======== Texto dado

Colaboradora esporádica nos trabalhos do Corpos Informáticos, a artista Yara Guasque, prefessora da Universidade Estadual de Santa Catarina (UDESC), hoje mapeia registros do projeto de telepresença Perforum, do qual foi uma das líderes com Artur Matuck, professor da Universidade de São Paulo (USP). Desenvolvido de 1999 a 2001, o Perforum lidou com a transmissão de performances interativas através da estrutura de videoconferência ponto a ponto ligando a UDESC e a USP. Ao longo de dois anos, o projeto formou um banco de roteiros de performances participativas. A parceria entre os núcleos na duas cidades terminou após um desentendimento entre Yara e Matuck, fruto da desafagem no tempo de transmissão de dados entre um lugar e outro. "Estávamos em performance e, a certa altura, formou-se um clima tenso porque achei que Matuck não se deixava contagiar pelas intervenções enviadas. A rede caiu em São Paulo e pensamos que o contato havia sido bloqueado de propósito", Yara lembra.

O delay na passagem de imagens se interpõe como desafio e pode ser ainda mais perigoso no caso de uma coreografia em telepresença. Líder do Grupo de Pesquisa Poética Tecnológica na Dança, da Universidade Federal da Bahia, Ivani Santana procura prever o atraso da rede ao estruturar seus números, partilhados por bailarinos de diferentes locais. "Apesar de parecer pouco, esse segundo modifica toda a configuração sensório-motora", alerta Ivani, premiada no fim do ano passado no Monaco Dance Forum, o maior evento de dança-tecnologia do mundo. Em 2005, uma apresentação coordenada pela coreógrafa uniu bailarinos de Brasília, Salvador e músicos do grupo Log 3, que transmitiam a trilha em tempo (quase) real a partir da Universidade Federal da Paraíba. O espetáculo Versus, assistido em um auditório de Brasília e via internet, marcou a inauguração da Rede Nacional de Ensino e Pesquisa (RNP), com fluxo de 10 gigabits por segundo. Durante a Bienal Internacional de Sevilha, em dezembro passado, o grupo de Salvador apresentou-se com o grupo espanhol En Lugar de Criación e com a Arizona State University, sob coordenação de John Mitchell.

================
======== Registros extraídos

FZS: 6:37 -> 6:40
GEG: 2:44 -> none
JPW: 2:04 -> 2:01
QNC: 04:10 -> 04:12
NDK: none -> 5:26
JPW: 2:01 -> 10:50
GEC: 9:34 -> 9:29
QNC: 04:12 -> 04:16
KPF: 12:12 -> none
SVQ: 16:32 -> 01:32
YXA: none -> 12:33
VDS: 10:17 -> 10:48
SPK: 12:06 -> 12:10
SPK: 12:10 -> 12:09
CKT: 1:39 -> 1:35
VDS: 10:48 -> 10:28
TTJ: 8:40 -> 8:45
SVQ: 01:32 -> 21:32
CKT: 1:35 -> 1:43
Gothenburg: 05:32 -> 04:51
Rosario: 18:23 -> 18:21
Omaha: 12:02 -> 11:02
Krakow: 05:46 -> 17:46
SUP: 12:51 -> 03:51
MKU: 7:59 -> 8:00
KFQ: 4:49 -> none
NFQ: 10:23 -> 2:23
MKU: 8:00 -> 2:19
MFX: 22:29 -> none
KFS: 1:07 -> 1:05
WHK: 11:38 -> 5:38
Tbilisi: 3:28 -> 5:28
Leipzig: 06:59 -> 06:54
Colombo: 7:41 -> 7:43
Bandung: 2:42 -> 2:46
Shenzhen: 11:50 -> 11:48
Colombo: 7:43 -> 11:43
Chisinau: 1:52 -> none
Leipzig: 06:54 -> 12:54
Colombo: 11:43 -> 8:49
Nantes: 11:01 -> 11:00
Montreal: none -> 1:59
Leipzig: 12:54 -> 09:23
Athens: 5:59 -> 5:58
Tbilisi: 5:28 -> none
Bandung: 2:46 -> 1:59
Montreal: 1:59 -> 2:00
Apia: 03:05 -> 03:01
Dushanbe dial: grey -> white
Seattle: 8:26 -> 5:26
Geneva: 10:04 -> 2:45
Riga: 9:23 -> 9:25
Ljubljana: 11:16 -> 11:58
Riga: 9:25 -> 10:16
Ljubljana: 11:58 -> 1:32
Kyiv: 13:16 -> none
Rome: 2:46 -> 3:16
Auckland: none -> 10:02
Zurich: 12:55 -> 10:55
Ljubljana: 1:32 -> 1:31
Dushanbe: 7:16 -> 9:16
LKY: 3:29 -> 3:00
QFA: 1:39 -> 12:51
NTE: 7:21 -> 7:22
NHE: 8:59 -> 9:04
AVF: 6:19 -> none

================

» **O que se pede**
a) Liste todas as universidades citadas no texto sobre arte em telepresença.
b) Escreva a continuação do texto sobre arte em telepresença a partir da última frase apresentada.
Os registros não têm qualquer relação com o texto sobre arte em telepresença.

» **Respostas dos exercícios**
a) Universidade Estadual de Santa Catarina (UDESC); Universidade de São Paulo (USP); Universidade Federal da Bahia; Universidade Federal da Paraíba; Arizona State University.

b)
Não é difícil perceber o quanto a prática da telepresença está associada ao meio acadêmico, muito em função das verbas de pesquisa e da alta qualidade das conexões de internet desfrutadas pelo meio acadêmico. No Brasil, entretanto, dois dos únicos centros de pesquisa a oferecerem Arte e Tecnologia como linha de mestrado são a UnB e a paulistana Faculdade Santa Marcelina (FASM), que começa a aprovar as primeiras dissertações sobre o assunto. "O estudo mais aprofundado é crítico, ultrapassa a ingenuidade inicial de descobrir apenas a linguagem do meio", diz Christine Mello, uma das coordenadoras da linha de pesquisa na FASM. "A telepresença está caminhando para uma abertura cada vez maior ao interator", ela prevê.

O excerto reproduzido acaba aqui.